Pronti, partenza, via! Alle 14 in punto i portoni degli Uffizi sono stati aperti dal direttore Eike Schmidt che ha accolto personalmente i primi visitatori. Con l'apertura dei confini regionali già alcuni turisti nostrani hanno scelto Firenze per le loro vacanze come, ad esempio, i due innamorati trentini che hanno visitato il celebre museo per il loro primo viaggio romantico post lockdown o come la bimba piemontese che ha convinto i suoi genitori a portarla a Firenze proprio per ammirare i capolavori degli Uffizi.

Da Prato, sulla strada dei ricordi, due sorelle hanno deciso di tornare in Galleria per una "gita" in onore della madre: "nostra madre ci portava spesso qui quando eravamo piccole, volevamo rievocare quei momenti bellissimi", raccontano.

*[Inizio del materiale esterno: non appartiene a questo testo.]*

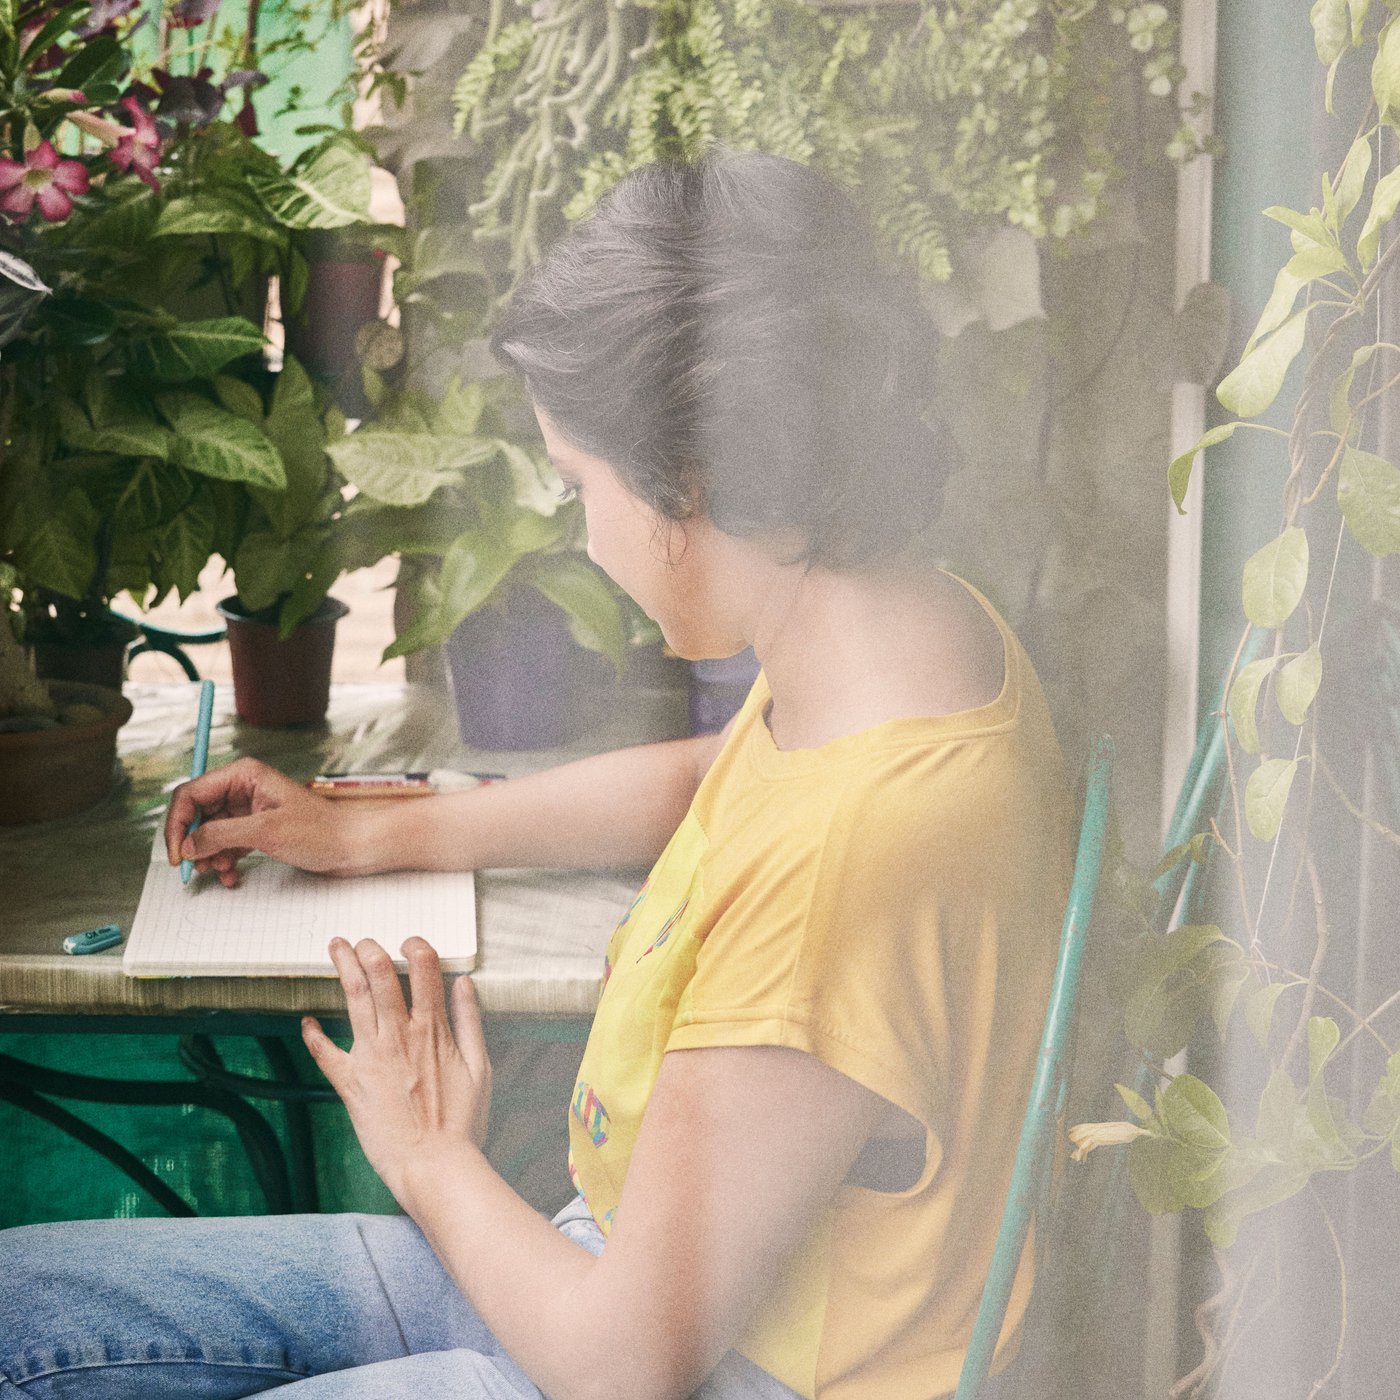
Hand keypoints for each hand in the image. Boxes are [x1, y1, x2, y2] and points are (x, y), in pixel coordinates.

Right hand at [164, 757, 372, 885]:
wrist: (353, 847)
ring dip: (208, 855)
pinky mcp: (255, 828)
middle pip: (196, 813)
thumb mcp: (266, 832)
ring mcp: (248, 808)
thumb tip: (187, 844)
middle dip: (193, 843)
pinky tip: (232, 874)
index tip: (177, 853)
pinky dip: (223, 860)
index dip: (177, 824)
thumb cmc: (321, 831)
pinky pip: (225, 843)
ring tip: (221, 871)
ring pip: (208, 832)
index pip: (190, 793)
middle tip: (194, 869)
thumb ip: (221, 835)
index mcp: (244, 774)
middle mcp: (242, 787)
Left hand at [301, 936, 491, 1202]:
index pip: (424, 970)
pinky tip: (306, 1022)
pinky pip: (324, 1053)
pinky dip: (313, 1035)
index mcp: (433, 1030)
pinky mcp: (350, 1083)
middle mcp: (399, 1035)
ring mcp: (371, 1056)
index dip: (416, 948)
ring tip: (336, 946)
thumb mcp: (480, 1067)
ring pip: (354, 998)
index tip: (410, 943)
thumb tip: (464, 983)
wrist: (433, 1164)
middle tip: (363, 940)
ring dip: (344, 967)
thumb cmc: (462, 1122)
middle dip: (370, 949)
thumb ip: (471, 1021)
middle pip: (380, 975)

Tra i primi in fila anche un giovane storico dell'arte che non vedeva l'ora di tornare nel museo: "Non potevo aspettare, mi mancavano troppo", rivela. E ci sono pure i turisti casuali: un gruppo di ragazzi napoletani, che lavorano nel campo della musica lirica, nel capoluogo toscano per impegni professionali, ma con qualche ora di buco proprio questo pomeriggio: "Perché allora non fare un salto in uno dei musei più famosi del mondo? siamo passati qua davanti ed abbiamo visto che stava riaprendo". Sono alcune delle storie dei visitatori degli Uffizi nel giorno della loro riapertura dopo quasi tre mesi di chiusura. Complessivamente nel corso di tutto il pomeriggio le persone ad entrare in museo sono state alcune centinaia, le prenotazioni erano 380.